Леона качает головой.
— Вряд ли полиция успеет что-то найти. Виновников таких краж очень сложно отыскать. Даже с номером мотика. Он всё быстренько загонит за символическую плату, а деньги прикарманит, и ищи его… Но если вдруг вы встретите кэналлийца, разгуливающего с дисконтной карточкой «Документа», смело стреляйте на поражение! — шутит она.
— Кстати да, их карточка полезная штука, там всегда хороший выбор научной литературы, — ввинчивает профессор и возвращает ей блокнотик. — Леона, это вам на всякий случай мой номер, звоните в любое время. Вдруг вам понадобятся свидетели. Ну или сказать в консульстве, что вы — это вы. Нас как раз двое, по требованиям для получения свидетельства на возвращение подходим.

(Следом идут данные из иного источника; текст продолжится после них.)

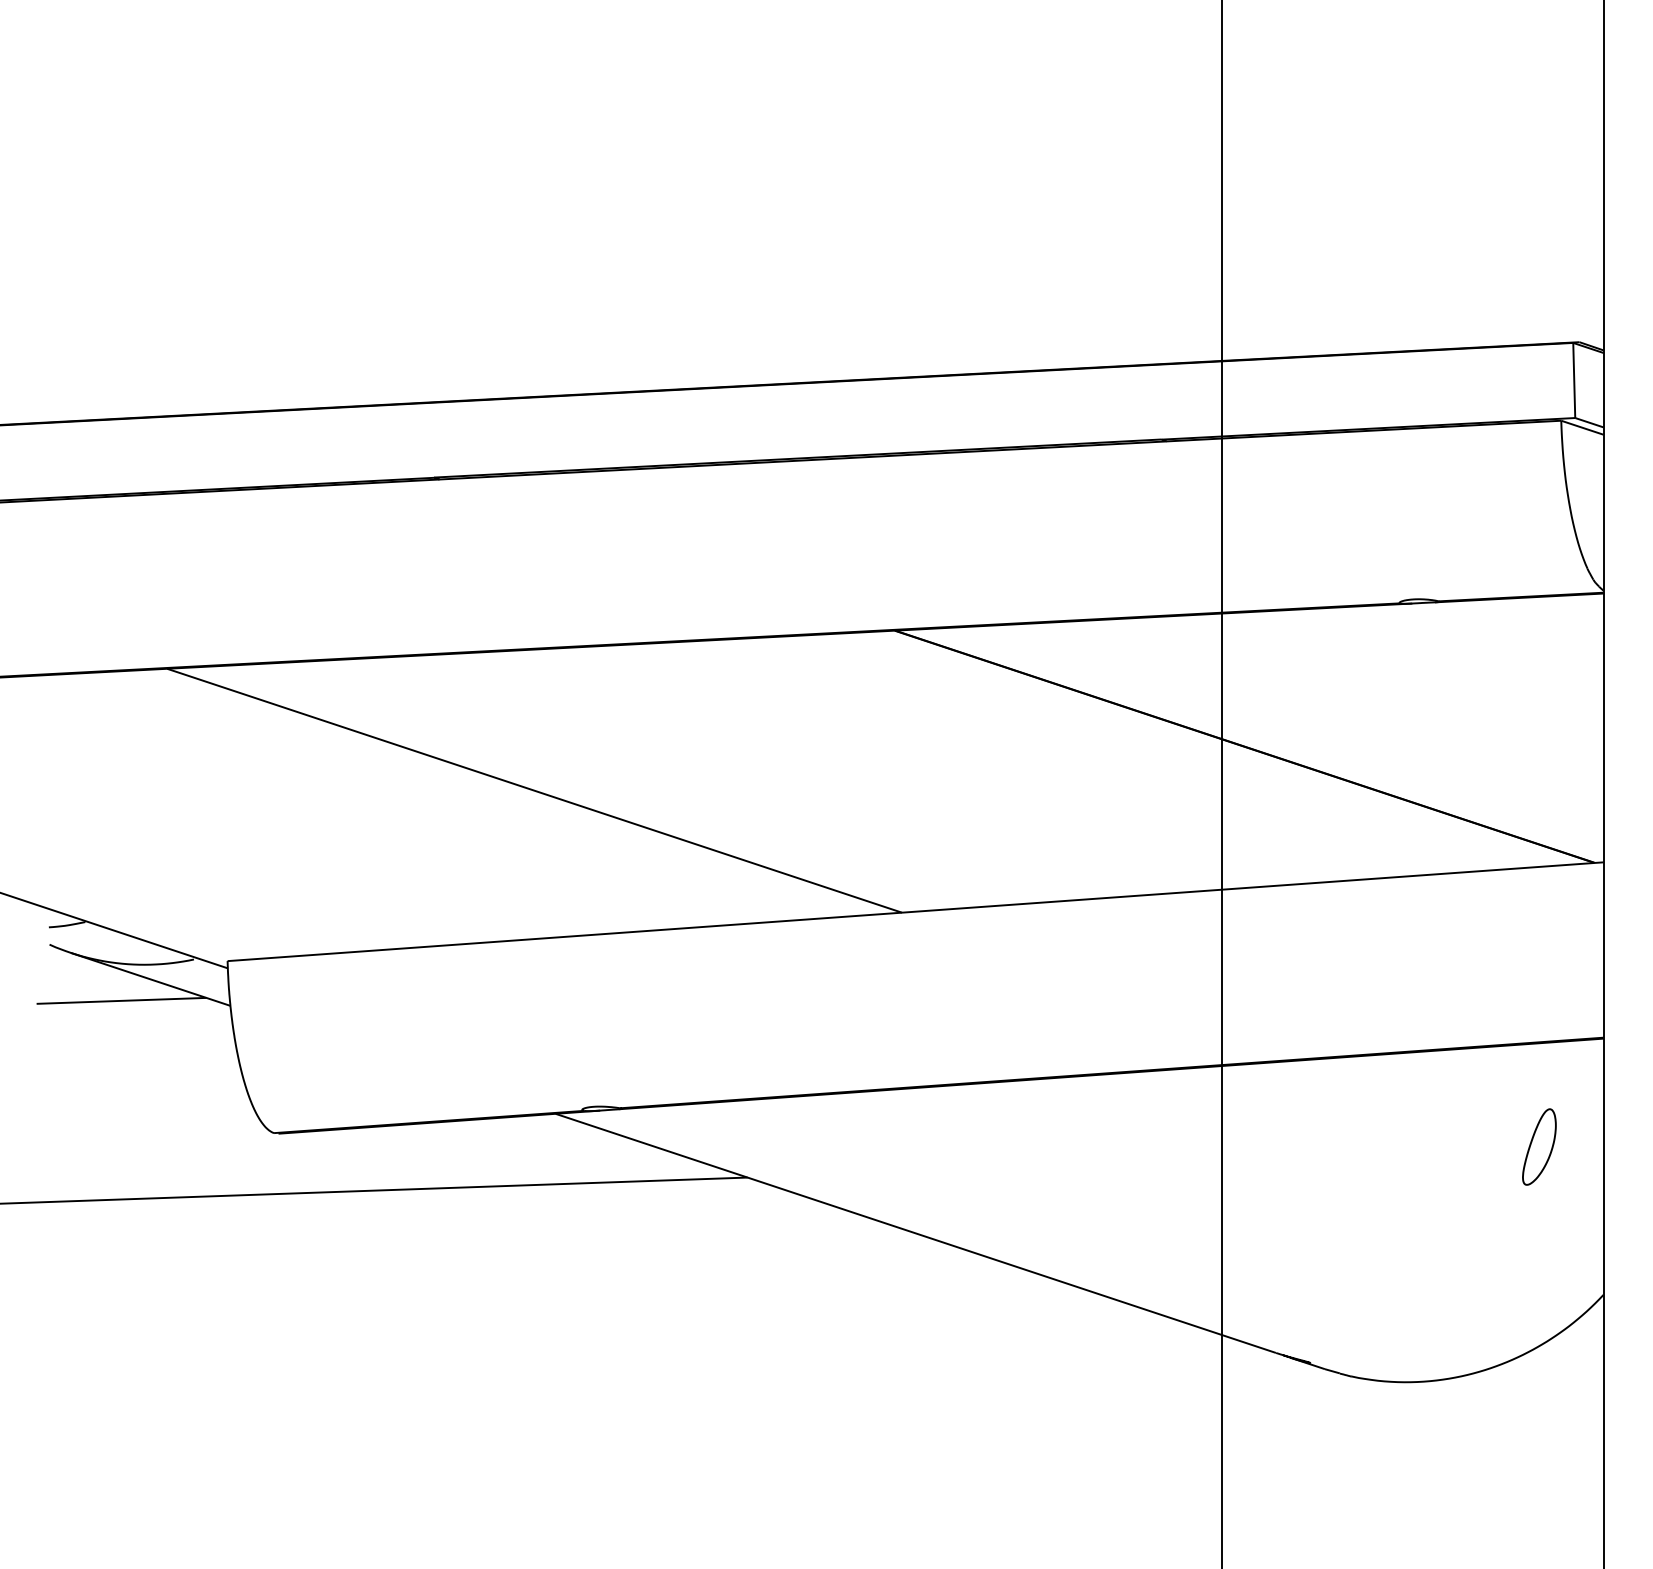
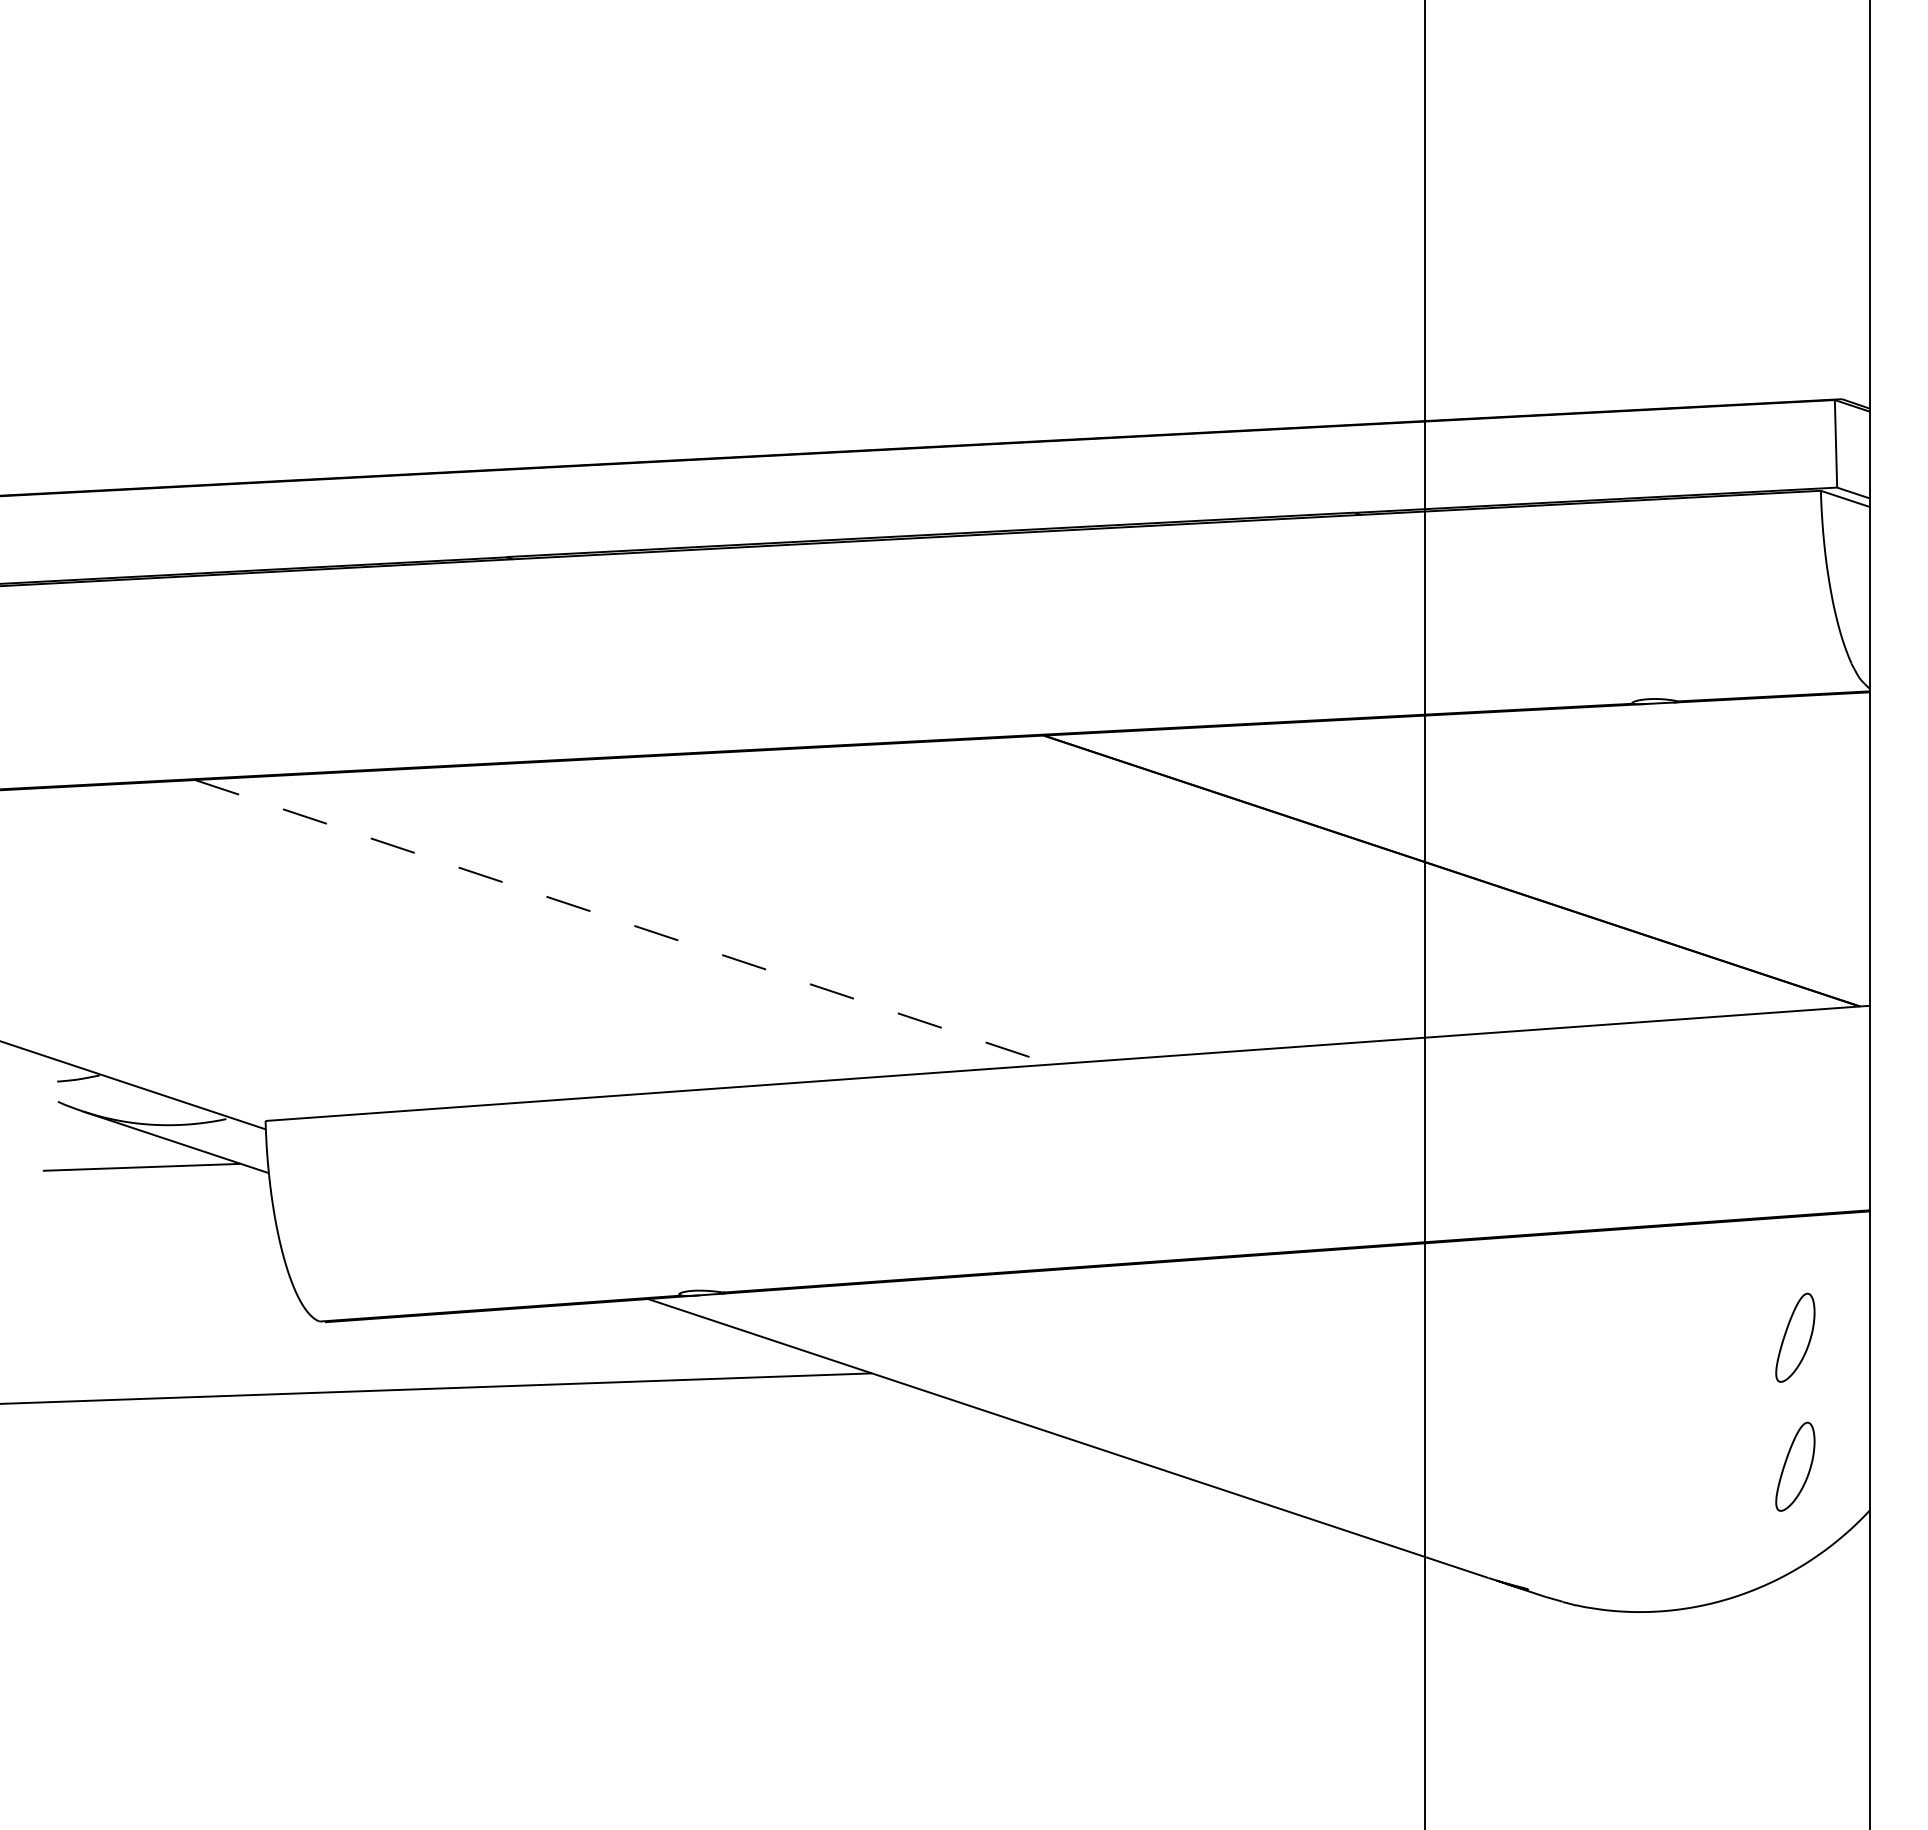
line: (535, 790) -> (624, 922), solid -> dashed
part: (1539, 1257) -> (1795, 1466), added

— Спасибо, профессор! Спасибо вам и эру Ротгеру огромное за помощь! — Леона прячет вмиг приобрётший намного бОльшую ценность блокнотик в сумку. — Если бы я как-то могла вас отблагодарить… Вы столько времени на меня потратили… Только у меня…
— Пустяки, — перебивает её профессор. — Лучшая благодарность — это ваше блестящее выступление на секции.
— Так точно! — Леона коротко смеётся.
— Ну я-то ваше блестящее выступление не услышу! — притворно обиженно тянет Ротгер. — Может, хотя бы скажете, где вы купили чудесное полотенце с фламинго? Тоже такое хочу.
— В Фельпе на пляже. Только не помню, на каком из… — Леона видит, как у того глаза загораются какой-то идеей, а профессор глаза закатывает, видимо, предчувствуя что-то безумное.
— Даже не думай! — строго говорит он Ротгеру. — Следующий отпуск мы проведём дома. Должна же моя матушка наконец с тобой познакомиться.
Почти десять лет не знакомить любимого с родителями — это сюр какой-то. Они прокляли его, потому что он «гайифец», и столько лет не могли смириться? Тоже мне любящие родители. Ну, папенька не очень-то и далеко от них ушёл. Всегда делал вид, что у него нет дочери. Да я бы тоже с удовольствием предпочла, чтобы профессор не узнал, чья я дочь, только моя фамилия всё равно стоит в программке, он хоть через пять минут её откроет и прочитает, и тогда мне будет стыдно смотреть ему в глаза.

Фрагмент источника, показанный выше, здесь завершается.